What the exercise asks - Write out the lines below exactly, beginning at the one with "een milieubewust houtproduct, waarbij" and stopping after the one with "Veuillez renseigner votre"; the pictures are not copied.

Records supplied -
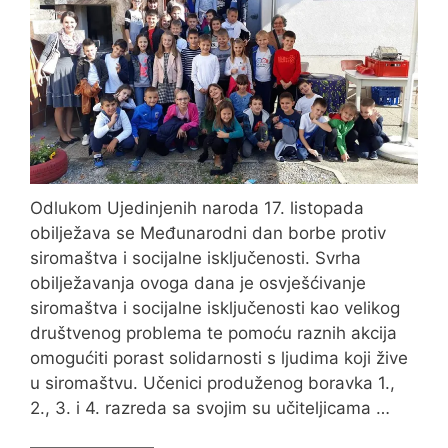
Odlukom Ujedinjenih naroda 17. listopada
obilježava se Međunarodni dan borbe protiv
siromaštva i socijalne isključenosti. Svrha
obilježavanja ovoga dana je osvješćivanje
siromaštva i socijalne isključenosti kao velikog
društvenog problema te pomoću raznih akcija
omogućiti porast solidarnosti s ljudima koji žive
u siromaštvu. Učenici produženog boravka 1.,
2., 3. i 4. razreda sa svojim su učiteljicama …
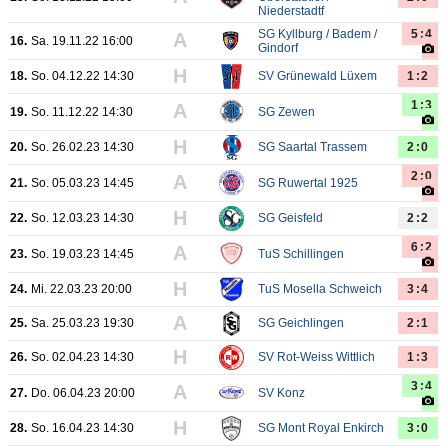
Niederstadtf
SG Kyllburg / Badem /
5:4
A
16.
Sa. 19.11.22 16:00
Gindorf
H
18.
So. 04.12.22 14:30
SV Grünewald Lüxem
1:2
1:3
A
19.
So. 11.12.22 14:30
SG Zewen
H
20.
So. 26.02.23 14:30
SG Saartal Trassem
2:0
2:0
A
21.
So. 05.03.23 14:45
SG Ruwertal 1925
H
22.
So. 12.03.23 14:30
SG Geisfeld
2:2
6:2
A
23.
So. 19.03.23 14:45
TuS Schillingen
H
24.
Mi. 22.03.23 20:00
TuS Mosella Schweich
3:4
A
25.
Sa. 25.03.23 19:30
SG Geichlingen
2:1
H
26.
So. 02.04.23 14:30
SV Rot-Weiss Wittlich
1:3
3:4
A
27.
Do. 06.04.23 20:00
SV Konz
H
28.
So. 16.04.23 14:30
SG Mont Royal Enkirch
3:0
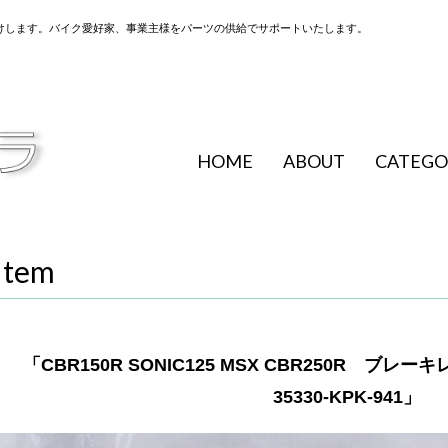
けします。バイク愛好家、事業主様をパーツの供給でサポートいたします。
HOME
ABOUT
CATEGO
Item
「CBR150R SONIC125 MSX CBR250R 
35330-KPK-941」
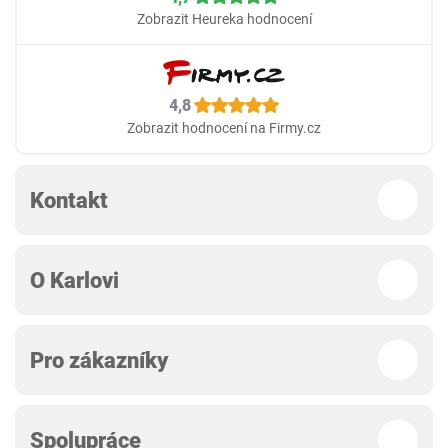
Zobrazit Heureka hodnocení
4,8
Zobrazit hodnocení na Firmy.cz
Kontakt
O Karlovi
Pro zákazníky
Spolupráce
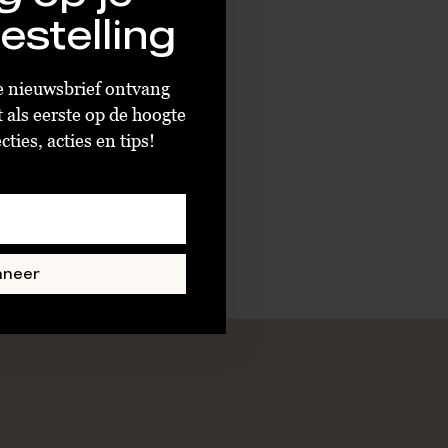
estelling
ze nieuwsbrief ontvang
t als eerste op de hoogte
ties, acties en tips!
nneer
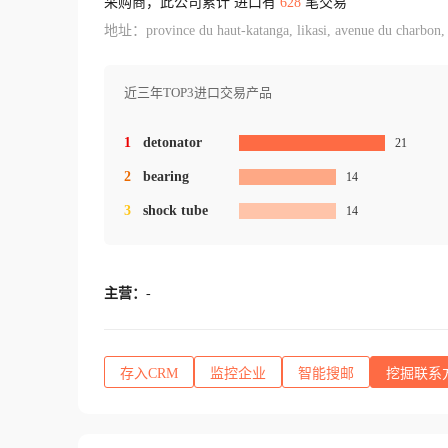
采购商，此公司累计 进口有
628
笔交易
地址：province du haut-katanga, likasi, avenue du charbon, 
近三年TOP3进口交易产品
1
detonator
21
2
bearing
14
3
shock tube
14
主营：
-
存入CRM
监控企业
智能搜邮
挖掘联系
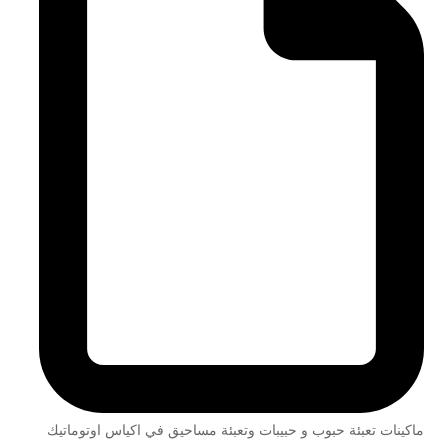
ماكينات تعبئة حبوب و حبيبات وتعبئة مساحيق في اكياس اوتوماتيك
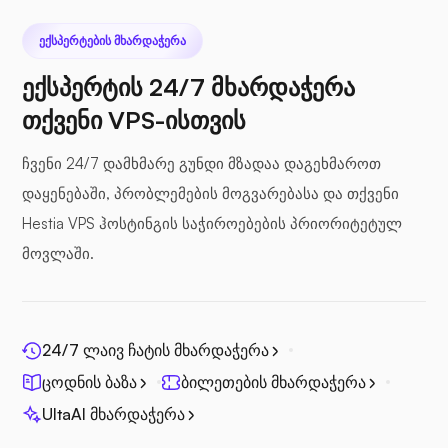
ᲔᲥᲡᲞᲔᲠᲢᲔᲑᲘᲡ ᲛᲮᲐᲠᲓᲐᲭᲔᲠᲐ
ექსპერტის 24/7 მხარდაჭერა
თქვენი VPS-ისთვის
ზღვის ფაილი
ჩვენი 24/7 დამხმარე გუნდი მზადაა დაგეხმაროთ
დაყენებაში, პრობლემების მოგვარებასა და თქვენი
Hestia VPS ჰოსტინგის საჭიროებების პრიორიტეტულ
მოვლაში.
ფოტოპრიზმა
24/7 ლაივ ჩატის მხარდაჭერა
ცოდნის ბაზა
ბილეთების მხარდაჭერა
ჯიცი
UltaAI მხარდაჭერა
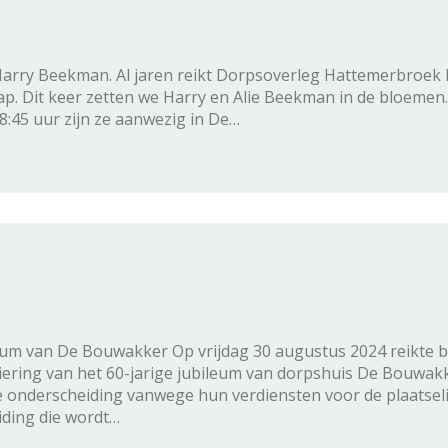
arry Beekman. Al jaren reikt Dorpsoverleg Hattemerbroek D
Dit keer zetten we Harry en Alie Beekman in de bloemen. Al 
8:45 uur zijn ze aanwezig in De…
leum van De Bouwakker Op vrijdag 30 augustus 2024 reikt
viering van het 60-jarige jubileum van dorpshuis De Bouwak
 onderscheiding vanwege hun verdiensten voor de plaatsel
iding die wordt…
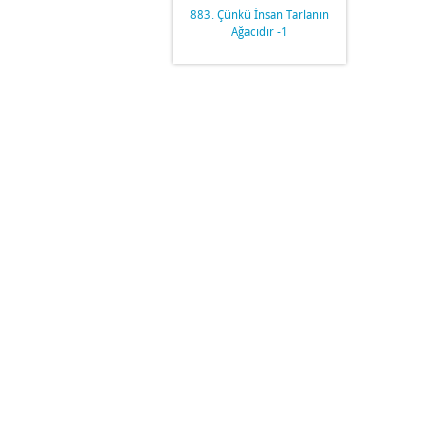
883. Çünkü İnsan Tarlanın
Ağacıdır -1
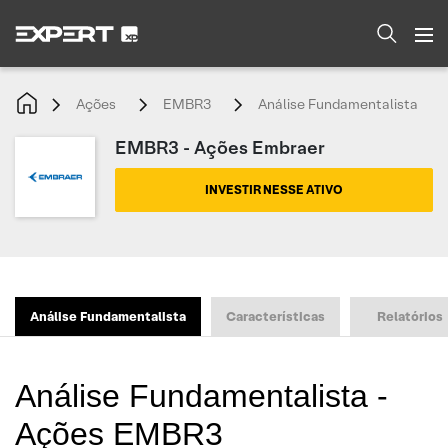
Ações
EMBR3
Análise Fundamentalista
EMBR3 - Ações Embraer
INVESTIR NESSE ATIVO
Análise Fundamentalista
Características
Relatórios
Análise Fundamentalista -
Ações EMBR3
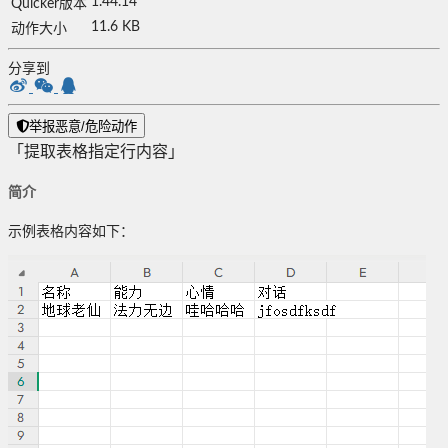
1.44.14
Quicker版本
11.6 KB
动作大小
分享到
举报恶意/危险动作
「提取表格指定行内容」
简介
示例表格内容如下：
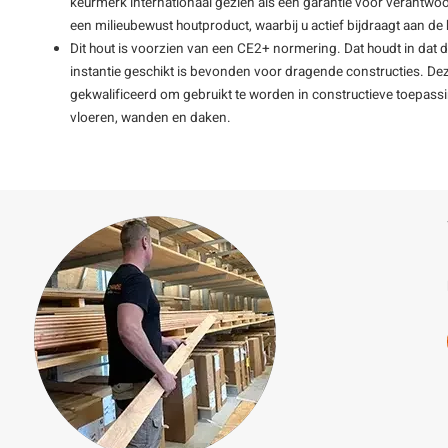
keurmerk internationaal gezien als een garantie voor verantwoo
een milieubewust houtproduct, waarbij u actief bijdraagt aan 
Dit hout is voorzien van een CE2+ normering. Dat houdt in dat 
instantie geschikt is bevonden voor dragende constructies. De
gekwalificeerd om gebruikt te worden in constructieve toepass
vloeren, wanden en daken.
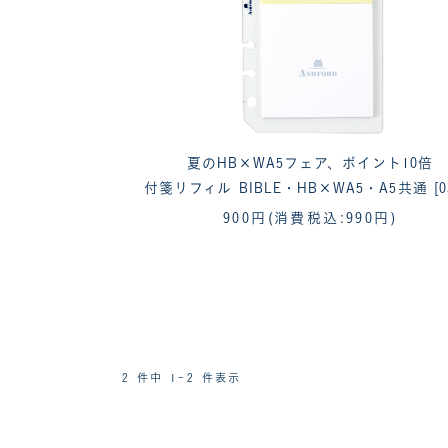
夏のHB×WA5フェア、ポイント10倍
付箋リフィル BIBLE・HB×WA5・A5共通 [03
900円
(消費税込:990円)
2 件中 1-2 件表示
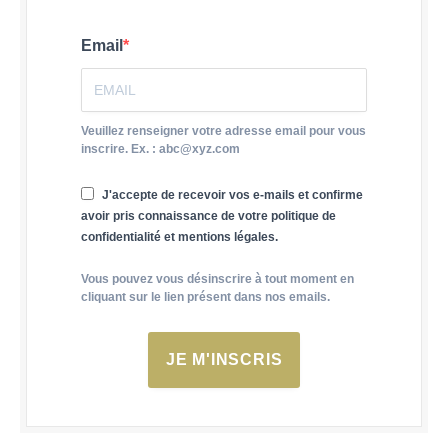
Email
Veuillez renseigner votre adresse email pour vous
inscrire. Ex. : abc@xyz.com
J'accepte de recevoir vos e-mails et confirme
avoir pris connaissance de votre politique de
confidentialité et mentions légales.
Vous pouvez vous désinscrire à tout moment en
cliquant sur le lien présent dans nos emails.
JE M'INSCRIS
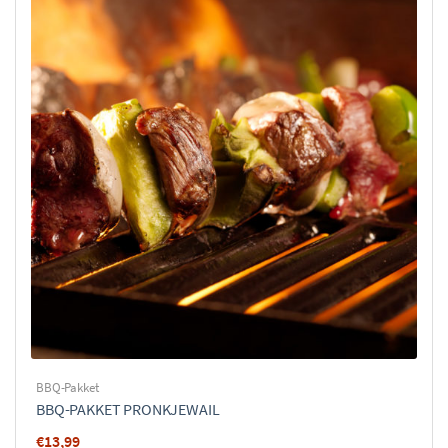
BBQ-Pakket
BBQ-PAKKET PRONKJEWAIL
€
13,99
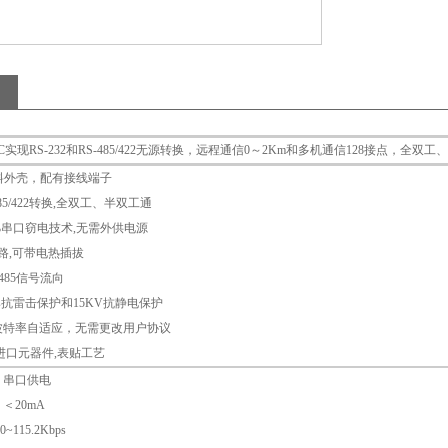
实现RS-232和RS-485/422无源转换，远程通信0～2Km和多机通信128接点，全
9塑料外壳，配有接线端子
S-485/422转换,全双工、半双工通
5%串口窃电技术,无需外供电源
电路,可带电热插拔
-485信号流向
/ms抗雷击保护和15KV抗静电保护
，波特率自适应，无需更改用户协议
,进口元器件,表贴工艺
： 串口供电
 ＜20mA
0~115.2Kbps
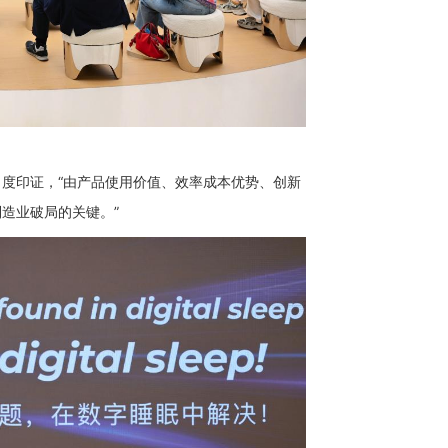
度印证，“由产品使用价值、效率成本优势、创新
造业破局的关键。”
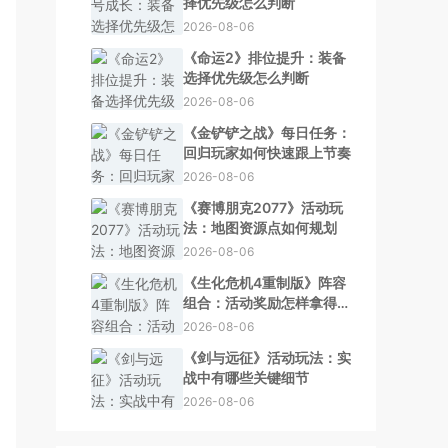
择优先级怎么判断
2026-08-06
《命运2》排位提升：装备
选择优先级怎么判断
2026-08-06
《金铲铲之战》每日任务：
回归玩家如何快速跟上节奏
2026-08-06
《赛博朋克2077》活动玩
法：地图资源点如何规划
2026-08-06
《生化危机4重制版》阵容
组合：活动奖励怎样拿得更
舒服
2026-08-06
《剑与远征》活动玩法：实
战中有哪些关键细节
2026-08-06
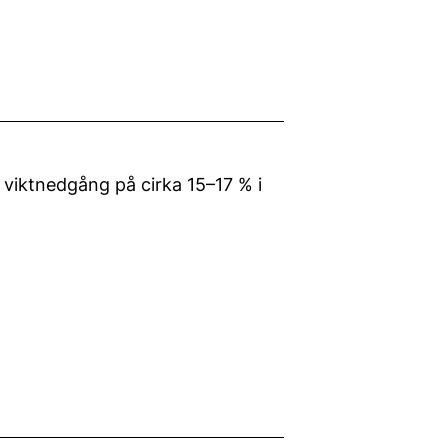
g viktnedgång på cirka 15–17 % i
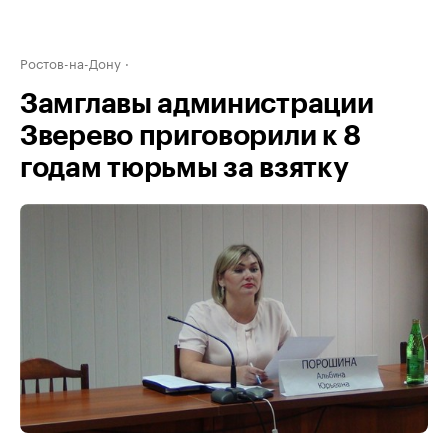
Ростов-на-Дону
Замглавы администрации
Зверево приговорили к 8
годам тюрьмы за взятку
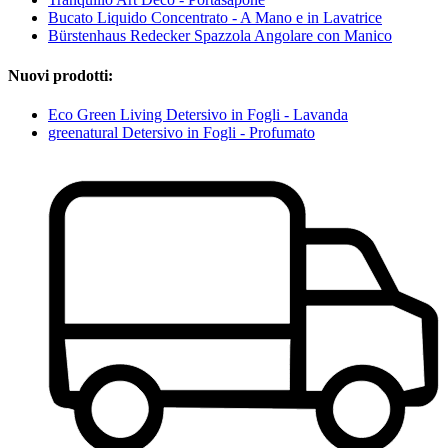
Bucato Liquido Concentrato - A Mano e in Lavatrice
Bürstenhaus Redecker Spazzola Angolare con Manico
Nuovi prodotti:
Eco Green Living Detersivo in Fogli - Lavanda
greenatural Detersivo in Fogli - Profumato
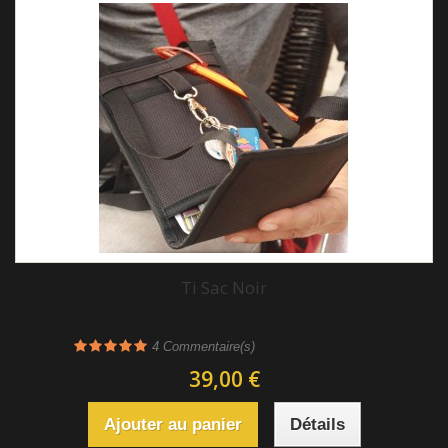
Ti Sac Noir
4
Commentaire(s)
39,00 €
Ajouter au panier
Détails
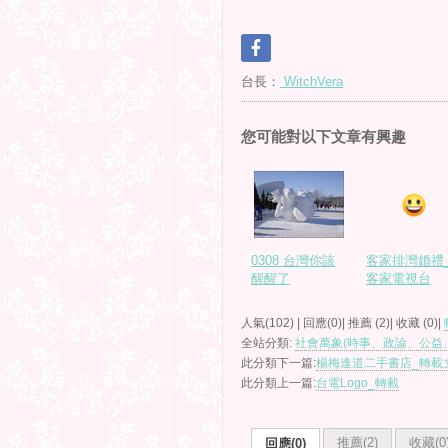
台長：
WitchVera
您可能對以下文章有興趣
0308 台灣你該
客家排灣婚禮
醒醒了
客家電視台
人氣(102) | 回應(0)| 推薦 (
2
)| 收藏 (
0
)|
全站分類:
社會萬象(時事、政論、公益
此分類下一篇:
楊梅逢道二手書店_轉載
此分類上一篇:
台電Logo_轉載
推薦(
2
)
收藏(
0
回應(0)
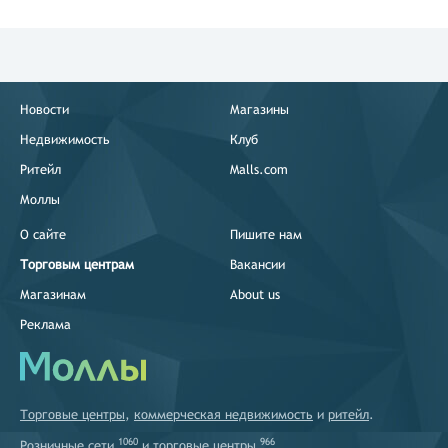
Новости
Магазины
Недвижимость
Клуб
Ритейл
Malls.com
Моллы
О сайте
Пишите нам
Торговым центрам
Вакансии
Магазинам
About us
Реклама
Торговые центры
,
коммерческая недвижимость
и
ритейл
.
1060
966
Розничные сети
и
торговые центры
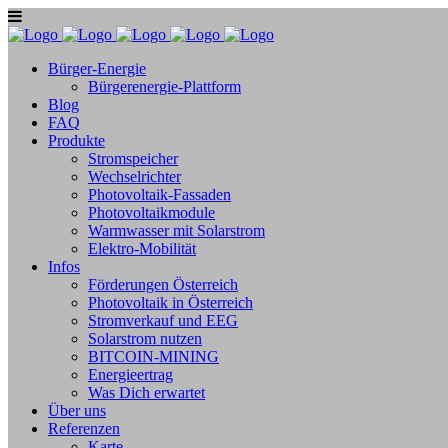
Bürger-Energie
Bürgerenergie-Plattform
Blog
FAQ
Produkte
Stromspeicher
Wechselrichter
Photovoltaik-Fassaden
Photovoltaikmodule
Warmwasser mit Solarstrom
Elektro-Mobilität
Infos
Förderungen Österreich
Photovoltaik in Österreich
Stromverkauf und EEG
Solarstrom nutzen
BITCOIN-MINING
Energieertrag
Was Dich erwartet
Über uns
Referenzen
Karte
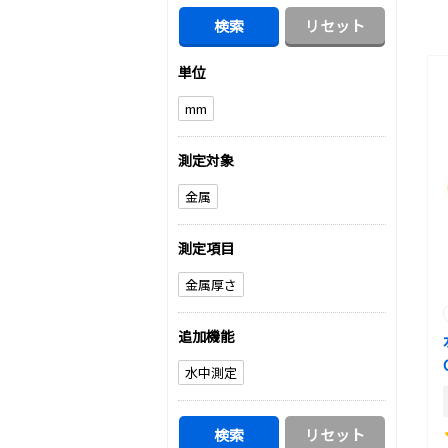
単位
mm
測定対象
金属
測定項目
金属厚さ
追加機能
水中測定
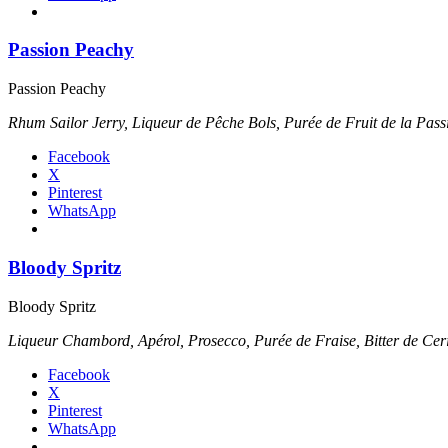
Passion Peachy
Passion Peachy
Rhum Sailor Jerry, Liqueur de Pêche Bols, Purée de Fruit de la Pas
Facebook
X
Pinterest
WhatsApp
Bloody Spritz
Bloody Spritz
Liqueur Chambord, Apérol, Prosecco, Purée de Fraise, Bitter de Cer
Facebook
X
Pinterest
WhatsApp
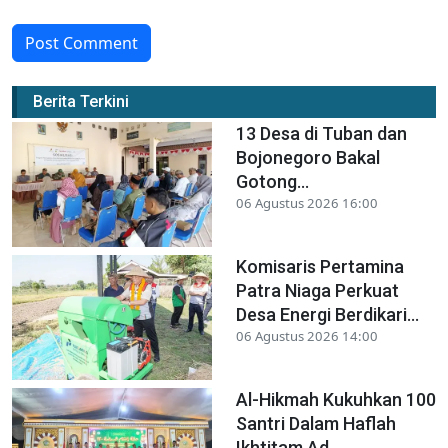
Post Comment
Berita Terkini
13 Desa di Tuban dan
Bojonegoro Bakal
Gotong...
06 Agustus 2026 16:00
Komisaris Pertamina
Patra Niaga Perkuat
Desa Energi Berdikari...
06 Agustus 2026 14:00
Al-Hikmah Kukuhkan 100
Santri Dalam Haflah
Ikhtitam Ad...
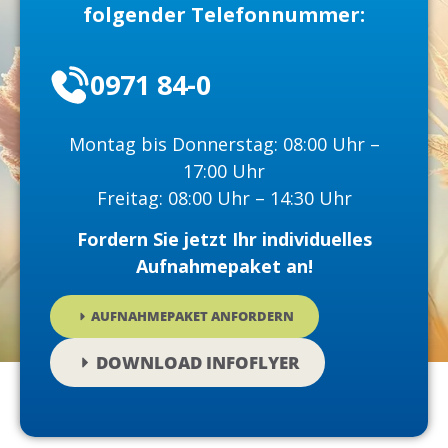
folgender Telefonnummer:
0971 84-0
Montag bis Donnerstag: 08:00 Uhr –
17:00 Uhr
Freitag: 08:00 Uhr – 14:30 Uhr
Fordern Sie jetzt Ihr individuelles
Aufnahmepaket an!
AUFNAHMEPAKET ANFORDERN
DOWNLOAD INFOFLYER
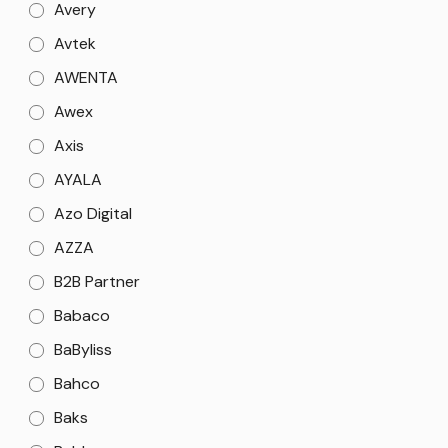
Avery
Avtek
AWENTA
Awex
Axis
AYALA
Azo Digital
AZZA
B2B Partner
Babaco
BaByliss
Bahco
Baks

Answer to the exercise -
een milieubewust houtproduct, waarbij u actief bijdraagt aan 
Dit hout is voorzien van een CE2+ normering. Dat houdt in dat 
instantie geschikt is bevonden voor dragende constructies. De
gekwalificeerd om gebruikt te worden in constructieve toepass
vloeren, wanden en daken.
夏のHB×WA5フェア、ポイント10倍
付箋リフィル BIBLE・HB×WA5・A5共通 [03
900円
(消費税込:990円)
2 件中 1-2 件表示
Email
Veuillez renseigner votre adresse email pour vous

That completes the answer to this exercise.